United States Court of Appeals, Ninth Circuit
Feb 17, 2022
No. 21-55271 (9th Cir. Feb. 17, 2022)

Opinion

21-55271

02-17-2022

SIGIFREDO QUEZADA IBARRA; JASMIN QUEZADA-PENA, Plaintiffs-Appellants, v. UNITED STATES DEPARTMENT OF STATE; et al., Defendants-Appellees.


NOT FOR PUBLICATION

Argued and Submitted January 13, 2022 Pasadena, California

Appeal from the United States District Court for the Central District of California Fernando M. Olguin, District Judge, Presiding D.C. No. 2:20-cv-01909-FMO-DFM

Before: RAWLINSON and WATFORD, Circuit Judges, and RAKOFF, District Judge.

The Honorable Jed S. Rakoff, United States District Judge for the Southern District of New York, sitting by designation.

MEMORANDUM [*]

Plaintiffs Sigifredo Quezada Ibarra and Jasmin Quezada-Pena challenge the Department of State's policy of refusing to apply the so-called "minor exception" found at 8 U.S.C. § 1182(a)(9)(B)(iii)(I) to those found inadmissible under 8 U.S.C. § 1182(a)(9)(C)(i)(I). The district court held that plaintiffs' statutory claim was barred by the doctrine of consular nonreviewability, and that their constitutional claim failed because they did not allege bad faith conduct by the consular official. We affirm.

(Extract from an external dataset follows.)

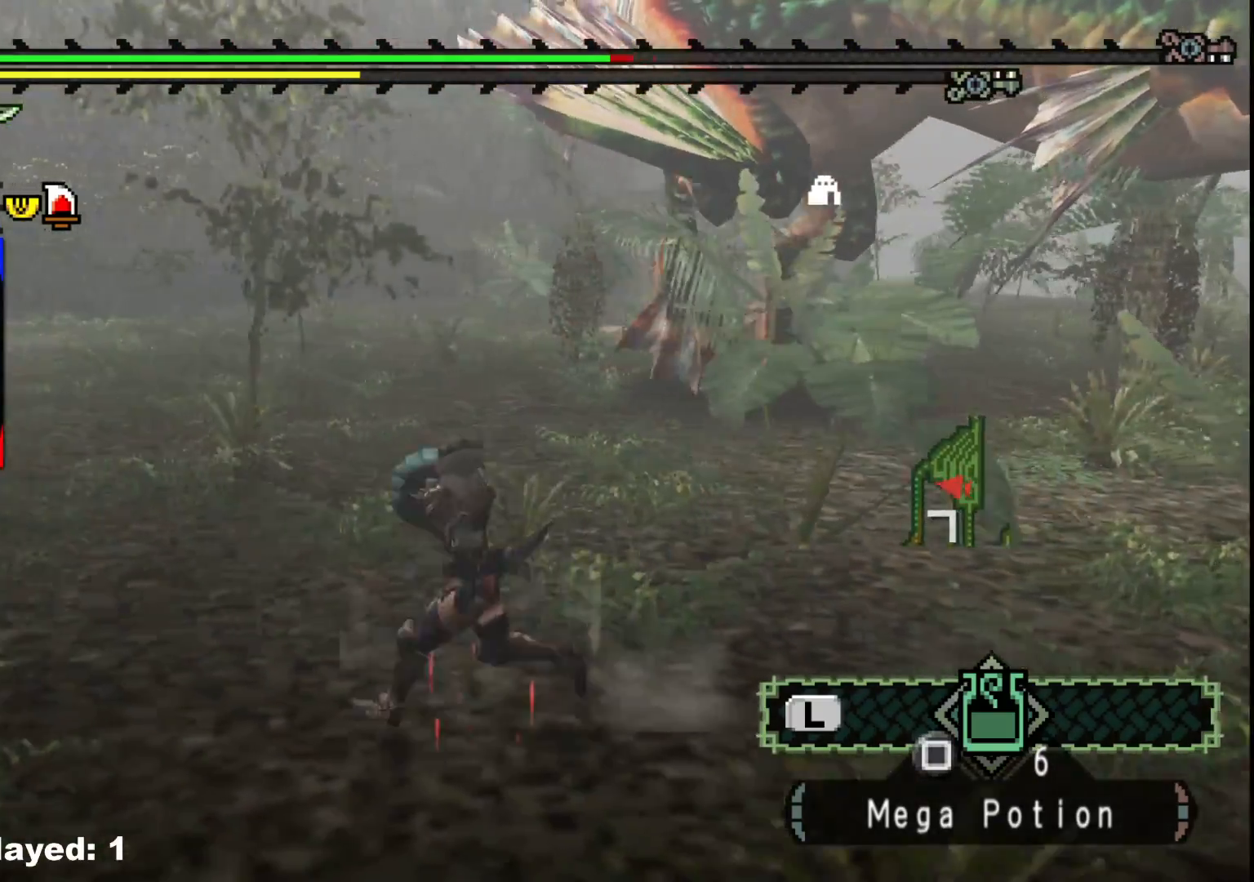
{"dt_ms": 500, "buttons": [], "left_stick": "up-left", "right_stick": "center", "events": [[50, "right_stick", "right"], [233, "right_stick", "center"], [400, "left_stick", "up-left"]]}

1. We need not decide whether plaintiffs' statutory claim is barred by the doctrine of consular nonreviewability. See Allen v. Milas, 896 F.3d 1094, 1102 (9th Cir. 2018) (holding that the doctrine is not a jurisdictional limit). Even assuming that plaintiffs' statutory challenge is reviewable, we conclude that it fails on the merits.

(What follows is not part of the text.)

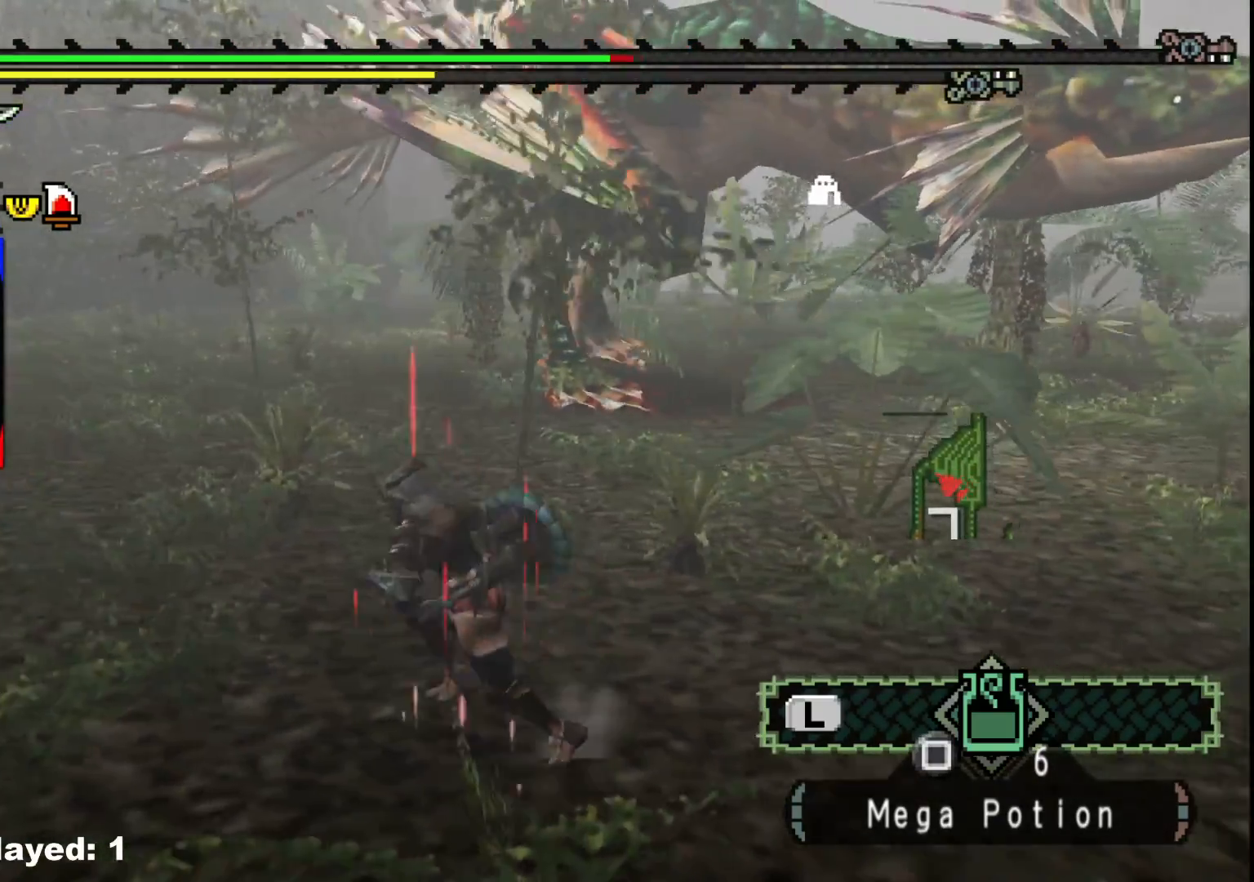
{"dt_ms": 500, "buttons": [], "left_stick": "left", "right_stick": "center", "events": [[200, "right_stick", "right"], [433, "right_stick", "center"], [500, "left_stick", "left"]]}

We agree with plaintiffs that 8 U.S.C. § 1182(a)(9)(C) is ambiguous and that the government's interpretation of the statute is entitled to deference, if at all, only under Skidmore v. Swift & Co., 323 U.S. 134 (1944). The government's interpretation is not entitled to deference under Chevron, U.S.A., Inc. v. Natural Resources Defense Council, Inc., 467 U.S. 837 (1984), because it appears only in an interoffice memorandum from United States Citizenship and Immigration Services. See Ketchikan Drywall Services, Inc. v. Immigration & Customs Enforcement, 725 F.3d 1103, 1112-13 (9th Cir. 2013) (granting Skidmore deference to an INS memorandum after considering factors including the thoroughness and validity of the agency's reasoning and its overall power to persuade).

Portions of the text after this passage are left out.